Portmore's mayor, Keith Hinds, is pushing ahead to develop a tourism product for the municipality.
Port Henderson main road, Rodney's Arms restaurant, Two Sister Caves and the Fort Clarence Beach in Hellshire are among the facilities being touted to feature significantly in this package.
The mayor said he will be looking at the construction of a car race track among other things in the long term, but singled out the Port Henderson main road, popularly known as 'Back Road' as an area for immediate development.
This will include changing the image of 'Back Road', now known as a hang-out spot for prostitutes. According to Hinds, the police have already been clearing that strip of these women.
The mayor explained that a council in England, which they are seeking to partner with, has committed to funding the development of 'Back Road' into a hip strip.
A team from that council, he told the Observer, is expected to arrive in the island later this year to fine-tune arrangements.
"The road (Back Road) does offer the best place for entertainment within the city and it is also an area outside of the residential areas and one of the most important strips of road in terms of expensive waterfront property that has been underutilised for many years," Hinds said.

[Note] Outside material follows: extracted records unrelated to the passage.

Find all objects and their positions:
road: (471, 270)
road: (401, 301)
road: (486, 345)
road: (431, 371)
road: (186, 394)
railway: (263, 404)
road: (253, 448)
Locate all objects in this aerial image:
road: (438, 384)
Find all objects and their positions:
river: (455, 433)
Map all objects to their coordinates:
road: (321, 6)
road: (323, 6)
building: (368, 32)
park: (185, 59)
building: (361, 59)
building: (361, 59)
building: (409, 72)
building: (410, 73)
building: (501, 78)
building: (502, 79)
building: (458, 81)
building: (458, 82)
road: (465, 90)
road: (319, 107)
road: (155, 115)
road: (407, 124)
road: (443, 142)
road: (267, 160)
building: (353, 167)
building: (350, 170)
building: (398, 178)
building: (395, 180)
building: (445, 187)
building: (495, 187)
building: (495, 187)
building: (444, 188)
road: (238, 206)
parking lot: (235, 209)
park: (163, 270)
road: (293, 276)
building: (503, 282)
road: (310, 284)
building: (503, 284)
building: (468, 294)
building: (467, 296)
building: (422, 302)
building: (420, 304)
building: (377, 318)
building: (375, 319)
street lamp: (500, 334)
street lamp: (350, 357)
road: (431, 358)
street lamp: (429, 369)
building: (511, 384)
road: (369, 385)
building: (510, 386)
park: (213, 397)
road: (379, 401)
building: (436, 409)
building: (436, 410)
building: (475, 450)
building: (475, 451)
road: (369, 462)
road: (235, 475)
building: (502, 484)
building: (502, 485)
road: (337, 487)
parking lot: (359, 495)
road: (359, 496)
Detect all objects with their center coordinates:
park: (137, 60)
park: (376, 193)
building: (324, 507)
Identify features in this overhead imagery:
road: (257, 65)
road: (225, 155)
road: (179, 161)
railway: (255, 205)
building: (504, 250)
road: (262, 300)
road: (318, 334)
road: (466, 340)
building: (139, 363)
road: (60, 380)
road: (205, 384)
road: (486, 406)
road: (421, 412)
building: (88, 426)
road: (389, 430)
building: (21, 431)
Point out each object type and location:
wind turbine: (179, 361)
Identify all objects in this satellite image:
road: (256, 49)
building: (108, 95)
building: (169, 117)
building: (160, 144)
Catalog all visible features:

Hinds said many of the hotels now situated along the Port Henderson main road can receive at least one-star ratings.
"They are sitting on the waterfront and so what they need is assistance from the Tourism Product Development Company (TPDCo) and for them to be engaged by the tourism ministry," said Hinds.
Jacqui Sanguine, regional director of TPDCo, told the Observer that while they have heard the ideas the mayor has for developing the tourism product in the municipality, a written proposal has not yet been received by that entity.
"It is my opinion, though, that some of the ideas Mr Hinds has are workable," she said, adding that the Port Henderson strip could be a lovely spot for tourism development.
Product quality director of TPDCo Deanne Keating Campbell said her department is willing to facilitate any tourism entity to meet tourism standards.
The product quality department works with tourism players to ensure they meet the Jamaica Tourist Board's licensing criteria.
Keating Campbell, however, noted that there are no special programmes currently ongoing for Port Henderson Road and as such it is treated like any other area.
"Once they approach us in writing, then we sit down at the table and the first thing is to have them tell us what they have and would like to do and we determine how we can facilitate them," she said.
But the development of Portmore into an established tourism resort area may even surpass the visions of the mayor as tourism minister Edmund Bartlett is already examining the possibilities of developing the Manatee Bay area into an exclusive tourism product.
Manatee Bay is a prime waterfront property which extends beyond Hellshire.
The minister said he has since taken potential investors there to scout out the area.
"Manatee Bay has tremendous potential for tourism development and one which could be developed into a new frontier," Bartlett said.
According to Bartlett, Portmore has great potential for tourism development, as the community with its already great dormitory areas would be a good catchment for tourist workers.